The project will be carried out using two complementary approaches: Scientists at the DKFZ will sequence the whole genomes of cancer cells and examine them for alterations. At GATC Biotech, a selection of approximately 600 genes known to play a role in cancer will be examined for aberrations. Molecular Health’s TreatmentMAPTM will interpret the results and make them comparable. “We want to find out whether there are further important alterations across the genome that not only have an impact on the onset and progression of a disease but are also relevant for treatment decisions,” says von Kalle, explaining the motivation for the joint approach.

“We are pleased that the generous support for this innovative project from the Dietmar Hopp Foundation will enable us to implement our goals at the Heidelberg site in the near future,” says Otmar D. Wiestler. “We are very grateful to Dietmar Hopp, whose support will help us provide access to customized therapy for tumor patients in the Metropolitan Region Rhine-Neckar and also throughout Germany, through the German Cancer Consortium (DKTK).”

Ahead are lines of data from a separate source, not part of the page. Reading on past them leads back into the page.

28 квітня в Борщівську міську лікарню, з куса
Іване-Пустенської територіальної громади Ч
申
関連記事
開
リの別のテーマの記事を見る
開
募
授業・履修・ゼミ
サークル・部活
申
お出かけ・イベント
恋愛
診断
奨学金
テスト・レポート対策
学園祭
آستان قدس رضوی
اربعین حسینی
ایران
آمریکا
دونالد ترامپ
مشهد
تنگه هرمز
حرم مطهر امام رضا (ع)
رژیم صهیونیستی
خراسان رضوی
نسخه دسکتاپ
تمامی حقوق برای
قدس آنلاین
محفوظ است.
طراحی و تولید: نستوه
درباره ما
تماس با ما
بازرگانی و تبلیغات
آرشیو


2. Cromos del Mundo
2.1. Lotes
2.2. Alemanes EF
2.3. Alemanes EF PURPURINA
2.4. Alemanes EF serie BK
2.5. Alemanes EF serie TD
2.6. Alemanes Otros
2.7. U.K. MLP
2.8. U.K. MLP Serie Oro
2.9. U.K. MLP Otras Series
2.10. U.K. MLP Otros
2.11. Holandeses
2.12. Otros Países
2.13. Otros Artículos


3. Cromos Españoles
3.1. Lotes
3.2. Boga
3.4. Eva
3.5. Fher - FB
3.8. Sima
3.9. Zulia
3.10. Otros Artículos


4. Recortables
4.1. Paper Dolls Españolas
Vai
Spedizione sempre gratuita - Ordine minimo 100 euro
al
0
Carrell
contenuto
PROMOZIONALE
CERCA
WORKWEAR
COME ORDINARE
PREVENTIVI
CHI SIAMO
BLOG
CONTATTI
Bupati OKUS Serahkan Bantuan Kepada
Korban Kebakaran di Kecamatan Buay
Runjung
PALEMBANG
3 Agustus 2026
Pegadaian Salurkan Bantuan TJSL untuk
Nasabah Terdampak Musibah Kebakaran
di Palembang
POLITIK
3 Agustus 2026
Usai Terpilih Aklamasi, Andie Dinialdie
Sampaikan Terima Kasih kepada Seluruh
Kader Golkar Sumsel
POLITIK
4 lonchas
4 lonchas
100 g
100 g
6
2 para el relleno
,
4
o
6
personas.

The German Cancer Research Center (Deutsches Krebsforschungszentrum, DKFZ) with its more than 3,000 employees is the largest biomedical research institute in Germany. At DKFZ, more than 1,000 scientists investigate how cancer develops, identify cancer risk factors and endeavor to find new strategies to prevent people from getting cancer. They develop novel approaches to make tumor diagnosis more precise and treatment of cancer patients more successful. The staff of the Cancer Information Service (KID) offers information about the widespread disease of cancer for patients, their families, and the general public. Jointly with Heidelberg University Hospital, DKFZ has established the National Center for Tumor Diseases (NCT) Heidelberg, where promising approaches from cancer research are translated into the clinic. In the German Consortium for Translational Cancer Research (DKTK), one of six German Centers for Health Research, DKFZ maintains translational centers at seven university partnering sites. Combining excellent university hospitals with high-profile research at a Helmholtz Center is an important contribution to improving the chances of cancer patients. DKFZ is a member of the Helmholtz Association of National Research Centers, with ninety percent of its funding coming from the German Federal Ministry of Education and Research and the remaining ten percent from the State of Baden-Württemberg.